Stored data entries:
◆ ◆ ◆ ◆ ◆
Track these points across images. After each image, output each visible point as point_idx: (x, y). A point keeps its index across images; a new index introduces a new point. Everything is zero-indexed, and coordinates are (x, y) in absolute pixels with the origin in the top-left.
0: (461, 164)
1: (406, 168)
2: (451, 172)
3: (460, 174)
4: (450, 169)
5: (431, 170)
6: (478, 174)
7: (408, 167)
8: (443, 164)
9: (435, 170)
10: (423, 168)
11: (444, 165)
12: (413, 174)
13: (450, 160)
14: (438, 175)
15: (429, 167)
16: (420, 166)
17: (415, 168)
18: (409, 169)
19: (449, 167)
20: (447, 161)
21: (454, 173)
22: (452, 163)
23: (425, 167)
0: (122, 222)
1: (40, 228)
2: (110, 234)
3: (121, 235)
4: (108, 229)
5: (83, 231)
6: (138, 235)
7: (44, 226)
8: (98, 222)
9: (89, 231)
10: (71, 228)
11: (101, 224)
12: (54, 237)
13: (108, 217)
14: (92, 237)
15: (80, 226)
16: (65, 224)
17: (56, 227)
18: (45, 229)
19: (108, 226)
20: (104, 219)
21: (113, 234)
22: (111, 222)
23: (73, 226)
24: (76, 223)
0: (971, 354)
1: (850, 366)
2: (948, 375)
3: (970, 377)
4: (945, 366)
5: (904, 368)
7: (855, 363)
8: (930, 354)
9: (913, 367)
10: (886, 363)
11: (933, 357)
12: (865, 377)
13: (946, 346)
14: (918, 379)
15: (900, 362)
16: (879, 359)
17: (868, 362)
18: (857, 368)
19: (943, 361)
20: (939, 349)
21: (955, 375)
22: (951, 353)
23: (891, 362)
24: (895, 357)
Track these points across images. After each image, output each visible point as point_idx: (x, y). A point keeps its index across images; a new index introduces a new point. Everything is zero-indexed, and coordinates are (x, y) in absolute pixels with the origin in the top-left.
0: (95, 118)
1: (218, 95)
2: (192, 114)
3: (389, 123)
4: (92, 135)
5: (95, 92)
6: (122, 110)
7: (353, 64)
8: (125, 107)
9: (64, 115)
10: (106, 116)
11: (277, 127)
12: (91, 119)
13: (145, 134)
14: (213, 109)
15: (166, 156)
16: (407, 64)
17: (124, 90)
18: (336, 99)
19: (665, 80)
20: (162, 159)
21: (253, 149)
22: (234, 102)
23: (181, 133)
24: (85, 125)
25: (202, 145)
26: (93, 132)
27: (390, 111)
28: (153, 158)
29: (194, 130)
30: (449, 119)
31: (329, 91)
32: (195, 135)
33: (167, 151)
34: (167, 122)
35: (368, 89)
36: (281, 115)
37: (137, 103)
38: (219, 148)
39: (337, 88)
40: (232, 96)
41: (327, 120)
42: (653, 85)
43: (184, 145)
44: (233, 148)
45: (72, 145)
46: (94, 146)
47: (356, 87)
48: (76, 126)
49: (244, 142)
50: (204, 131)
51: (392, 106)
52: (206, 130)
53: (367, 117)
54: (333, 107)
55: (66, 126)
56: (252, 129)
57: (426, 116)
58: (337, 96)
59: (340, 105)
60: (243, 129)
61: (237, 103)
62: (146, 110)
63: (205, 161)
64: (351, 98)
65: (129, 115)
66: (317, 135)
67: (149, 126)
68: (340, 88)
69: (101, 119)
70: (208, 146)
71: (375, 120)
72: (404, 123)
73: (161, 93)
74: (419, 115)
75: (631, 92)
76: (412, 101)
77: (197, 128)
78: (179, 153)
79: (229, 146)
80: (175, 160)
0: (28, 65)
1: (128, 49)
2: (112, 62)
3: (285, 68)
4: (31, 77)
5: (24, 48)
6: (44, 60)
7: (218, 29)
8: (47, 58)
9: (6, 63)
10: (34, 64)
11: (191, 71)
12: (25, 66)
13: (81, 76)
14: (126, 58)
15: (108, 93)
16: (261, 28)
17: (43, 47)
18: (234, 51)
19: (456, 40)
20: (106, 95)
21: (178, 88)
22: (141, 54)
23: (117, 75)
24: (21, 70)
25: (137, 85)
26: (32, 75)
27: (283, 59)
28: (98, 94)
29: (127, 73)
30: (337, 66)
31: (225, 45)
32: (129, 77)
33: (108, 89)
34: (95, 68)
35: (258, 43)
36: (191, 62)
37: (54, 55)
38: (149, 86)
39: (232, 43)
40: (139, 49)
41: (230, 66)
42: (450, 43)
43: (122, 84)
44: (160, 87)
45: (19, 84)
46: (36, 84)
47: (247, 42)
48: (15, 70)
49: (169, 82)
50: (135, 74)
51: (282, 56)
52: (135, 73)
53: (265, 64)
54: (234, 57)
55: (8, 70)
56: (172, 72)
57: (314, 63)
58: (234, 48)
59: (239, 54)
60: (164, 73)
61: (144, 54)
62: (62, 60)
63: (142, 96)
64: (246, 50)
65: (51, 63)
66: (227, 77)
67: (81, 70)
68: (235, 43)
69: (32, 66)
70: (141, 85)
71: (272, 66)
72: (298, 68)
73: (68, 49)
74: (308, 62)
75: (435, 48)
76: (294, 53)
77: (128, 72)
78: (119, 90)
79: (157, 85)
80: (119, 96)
◆ ◆ ◆ ◆ ◆
> [TASK BRIEF]: Reproduce the stretch of records from the start through the line containing "24: (895, 357)", substituting "frames" for every "images" and leaving everything else unchanged.

> [ANSWER FOR THE TASK]:
Track these points across frames. After each image, output each visible point as point_idx: (x, y). A point keeps its index across frames; a new index introduces a new point. Everything is zero-indexed, and coordinates are (x, y) in absolute pixels with the origin in the top-left.
0: (461, 164)
1: (406, 168)
2: (451, 172)
3: (460, 174)
4: (450, 169)
5: (431, 170)
6: (478, 174)
7: (408, 167)
8: (443, 164)
9: (435, 170)
10: (423, 168)
11: (444, 165)
12: (413, 174)
13: (450, 160)
14: (438, 175)
15: (429, 167)
16: (420, 166)
17: (415, 168)
18: (409, 169)
19: (449, 167)
20: (447, 161)
21: (454, 173)
22: (452, 163)
23: (425, 167)
0: (122, 222)
1: (40, 228)
2: (110, 234)
3: (121, 235)
4: (108, 229)
5: (83, 231)
6: (138, 235)
7: (44, 226)
8: (98, 222)
9: (89, 231)
10: (71, 228)
11: (101, 224)
12: (54, 237)
13: (108, 217)
14: (92, 237)
15: (80, 226)
16: (65, 224)
17: (56, 227)
18: (45, 229)
19: (108, 226)
20: (104, 219)
21: (113, 234)
22: (111, 222)
23: (73, 226)
24: (76, 223)
0: (971, 354)
1: (850, 366)
2: (948, 375)
3: (970, 377)
4: (945, 366)
5: (904, 368)
7: (855, 363)
8: (930, 354)
9: (913, 367)
10: (886, 363)
11: (933, 357)
12: (865, 377)
13: (946, 346)
14: (918, 379)
15: (900, 362)
16: (879, 359)
17: (868, 362)
18: (857, 368)
19: (943, 361)
20: (939, 349)
21: (955, 375)
22: (951, 353)
23: (891, 362)
24: (895, 357)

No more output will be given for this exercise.